Managing Registrations provides more details for app registrations, especially for releases to the Play Store. Note that you may also need to apply specific Android Obfuscation rules for your app when releasing it.
See Getting Started With Approov for information about additional Approov features you may wish to try.
The default header name of Approov-Token can be changed as follows:
ApproovService.setApproovHeader("Authorization", "Bearer ")The first parameter is the new header name and the second a prefix to be added to the Approov token. This is primarily for integrations where the Approov Token JWT might need to be prefixed with Bearer and passed in the Authorization header.
If want to use Token Binding then set the header holding the value to be used for binding as follows:
ApproovService.setBindingHeader("Authorization")In this case it means that the value of Authorization holds the token value to be bound. This only needs to be called once. On subsequent requests the value of the specified header is read and its value set as the token binding value. Note that you should select a header whose value does not typically change from request to request, as each change requires a new Approov token to be fetched.
If you wish to reduce the latency associated with fetching the first Approov token, then make this call immediately after creating ApproovService:
ApproovService.prefetch()This initiates the process of fetching an Approov token as a background task, so that a cached token is available immediately when subsequently needed, or at least the fetch time is reduced. Note that there is no point in performing a prefetch if you are using token binding.
You may wish to do an early check in your to present a warning to the user if the app is not going to be able to obtain valid Approov tokens because it fails the attestation process. To do this you first need to enable the Secure Strings feature:
approov secstrings -setEnabled
Note that this command requires an admin role.

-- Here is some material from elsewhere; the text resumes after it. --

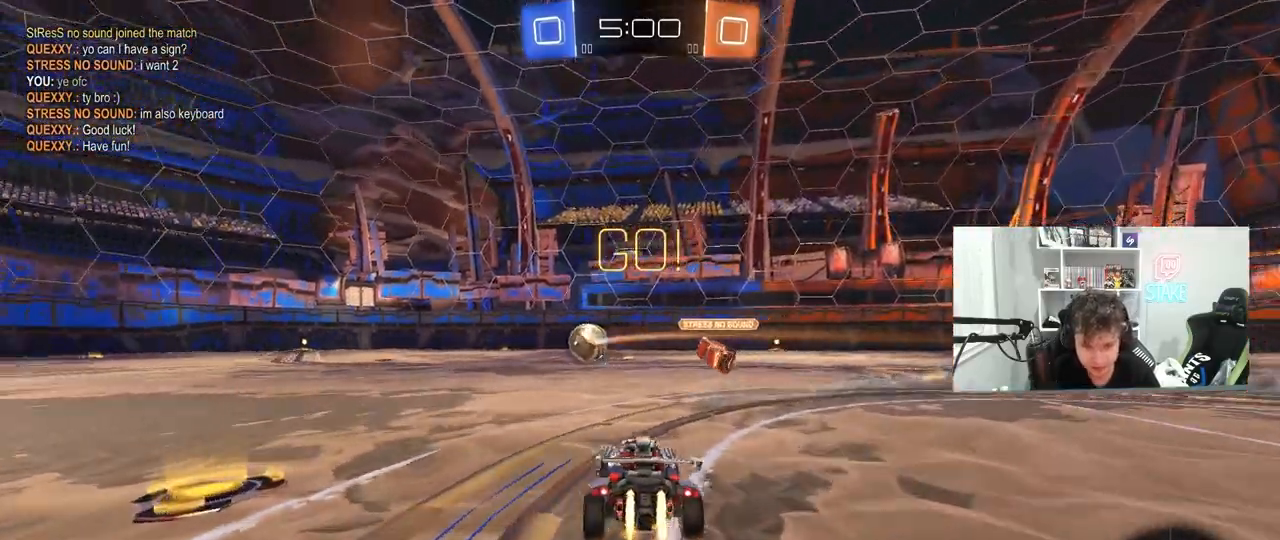
{"keys": ["a", "shift", "w"], "mouse": ["left"], "mouse_move": "still", "events": [[233, "a", "up"], [267, "d", "down"], [317, "mouse_right", "down"], [417, "a", "down"], [417, "mouse_right", "up"], [467, "d", "up"], [467, "shift", "down"]]}
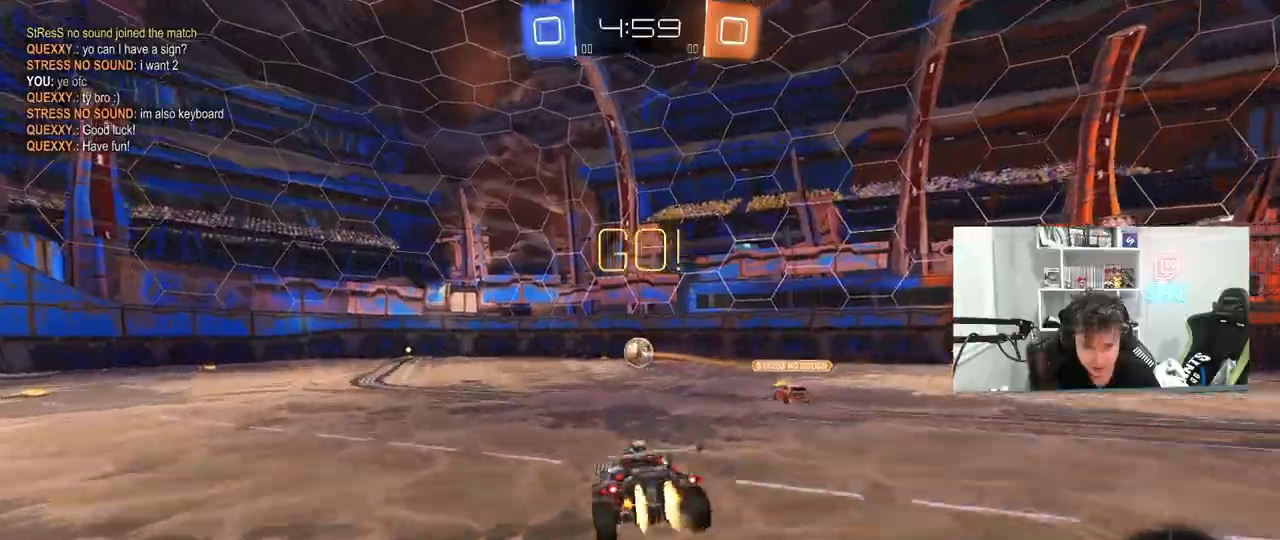
{"keys": ["a", "shift"], "mouse": [], "mouse_move": "still", "events": [[100, "mouse_right", "down"], [150, "s", "down"], [150, "w", "up"], [300, "mouse_right", "up"], [433, "mouse_left", "up"], [483, "s", "up"]]}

Here is an example of calling the appropriate method in ApproovService:
import io.approov.service.retrofit.ApproovException
import io.approov.service.retrofit.ApproovRejectionException
import io.approov.service.retrofit.ApproovNetworkException
...
try {
ApproovService.precheck()
}
catch(e: ApproovRejectionException) {
// failure due to the attestation being rejected, e.getARC() and e.getRejectionReasons() may be used to present information to the user
// (note e.getRejectionReasons() is only available if the feature is enabled, otherwise it is always an empty string)
}
catch(e: ApproovNetworkException) {
// failure due to a potentially temporary networking issue, allow for a user initiated retry
}
catch(e: ApproovException) {
// a more permanent error, see e.getMessage()
}
// app has passed the precheckNote you should NEVER use this as the only form of protection in your app, this is simply to provide an early indication of failure to your users as a convenience. You must always also have APIs protected with Approov tokens that are essential to the operation of your app. This is because, although the Approov attestation itself is heavily secured, it may be possible for an attacker to bypass its result or prevent it being called at all. When the app is dependent Approov protected APIs they can never be accessed without passing the attestation, since it is not possible for an attacker to create a validly signed Approov token.
If you wish to provide more direct feedback with the Rejection Reasons feature use:
approov policy -setRejectionReasons on
Note that this command requires an admin role.